Dental bridge replacement
Always consider implant option before replacing your bridge. Talk to your dentist to go over your options and see if you are a candidate for implatn. The only problem when you are replacing an existing bridge with implant is the need to crown again the abutments used for your previous bridge, but with the new implant you can floss and keep the area clean much easier. Just remember if you have a bridge and there is a problem with one of your abutments, the whole bridge needs to be replaced.
Consider Dental Implants if your Bridge Needs Replacement
I don't think there is a specific time that a bridge would need to be replaced. However certain factors might be met to consider replacing the bridge.
- Esthetic failure - cracks or chips in the porcelain would certainly need to be addressed
- Wear - even metal can wear so if you grind your teeth or have an imperfect bite then the bridge can wear down and create a hole in the metal substructure
- Gum issues - if the gum pulls away from the bridge you may see a dark line around the teeth
- Cement failure - if the bridge becomes unglued but does not come completely off decay may start
If it is determined that the bridge needs to be replaced then you should consider dental implants to replace the missing tooth or teeth. Single crowns can be placed on the teeth that once anchored the bridge.

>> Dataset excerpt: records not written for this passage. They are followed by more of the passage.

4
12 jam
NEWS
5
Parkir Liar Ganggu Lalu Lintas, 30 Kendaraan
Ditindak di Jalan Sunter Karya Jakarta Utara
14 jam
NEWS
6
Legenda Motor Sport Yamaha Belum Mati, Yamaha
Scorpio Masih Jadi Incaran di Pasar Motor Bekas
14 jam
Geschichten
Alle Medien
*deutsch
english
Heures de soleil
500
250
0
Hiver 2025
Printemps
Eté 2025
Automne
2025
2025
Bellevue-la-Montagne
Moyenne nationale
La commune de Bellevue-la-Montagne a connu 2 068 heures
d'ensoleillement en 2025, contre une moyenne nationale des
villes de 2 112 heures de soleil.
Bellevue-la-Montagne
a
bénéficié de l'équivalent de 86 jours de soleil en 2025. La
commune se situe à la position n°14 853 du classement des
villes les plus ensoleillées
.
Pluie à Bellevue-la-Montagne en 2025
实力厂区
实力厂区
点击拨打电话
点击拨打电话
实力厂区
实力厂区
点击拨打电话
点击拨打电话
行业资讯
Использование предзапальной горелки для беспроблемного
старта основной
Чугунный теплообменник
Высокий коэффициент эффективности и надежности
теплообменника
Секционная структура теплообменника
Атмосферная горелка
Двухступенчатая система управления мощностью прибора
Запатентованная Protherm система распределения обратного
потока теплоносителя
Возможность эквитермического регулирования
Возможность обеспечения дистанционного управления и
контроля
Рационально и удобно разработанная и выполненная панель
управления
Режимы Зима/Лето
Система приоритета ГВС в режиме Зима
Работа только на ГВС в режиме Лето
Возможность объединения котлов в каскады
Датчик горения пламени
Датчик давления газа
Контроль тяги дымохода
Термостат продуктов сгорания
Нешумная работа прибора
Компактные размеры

Longevity of bridges varies case by case
While mileage will vary from person to person, bridges can last from a few years to a few decades. There really is no "should".
People that grind and clench their teeth will have more wear and tear compared to people that don't, so restorations won't last as long. Young patients can expect to replace them a few times in their life, while people in their 60's or 70's may never need to replace them.
Material selection can influence as well, since porcelain CAN chip and all-metal will not. Type of cement is a factor too.
Replacement of a bridge depends on many factors
Replacement of a bridge or crown depends on many factors:
- What type of agent used to cement bridge or crown--regular cements may leak over time, requiring more frequent replacement; adhesive cements are far stronger and last longer
- If an all-ceramic bridge, the type of ceramic will dictate its strength, its location in the mouth and ultimately, how long it will last.
- The fit of the bridge or crown--if the fit is ideal, the potential for decay and cement wash-out is less, thereby requirement a shorter period for replacement.
Unfortunately, once a tooth has been restored with a crown, bridge, filling, inlay or onlay, it is never as strong as it once was and replacement at some point in the future is usually inevitable.
When to Replace a Dental Bridge?
I have seen bridges last for 30 plus years and I have seen some last only a couple of years. There are several factors that determine the longevity of a bridge all of which would take too long to discuss. What I will tell you is that over the last several years dental implants are becoming the treatment of choice over dental bridges. In my practice, the only time I recommend a bridge over an implant is when the patient does not have enough bone for an implant. With the advancements in ridge augmentation (bone grafting) and implant design the lack of bone is not an issue very often anymore. Definitely look into dental implants before you replace that bridge.
These answers are for educational purposes and should not be relied upon as a substitute for medical advice you may receive from your physician. If you have a medical emergency, please call 911. These answers do not constitute or initiate a patient/doctor relationship.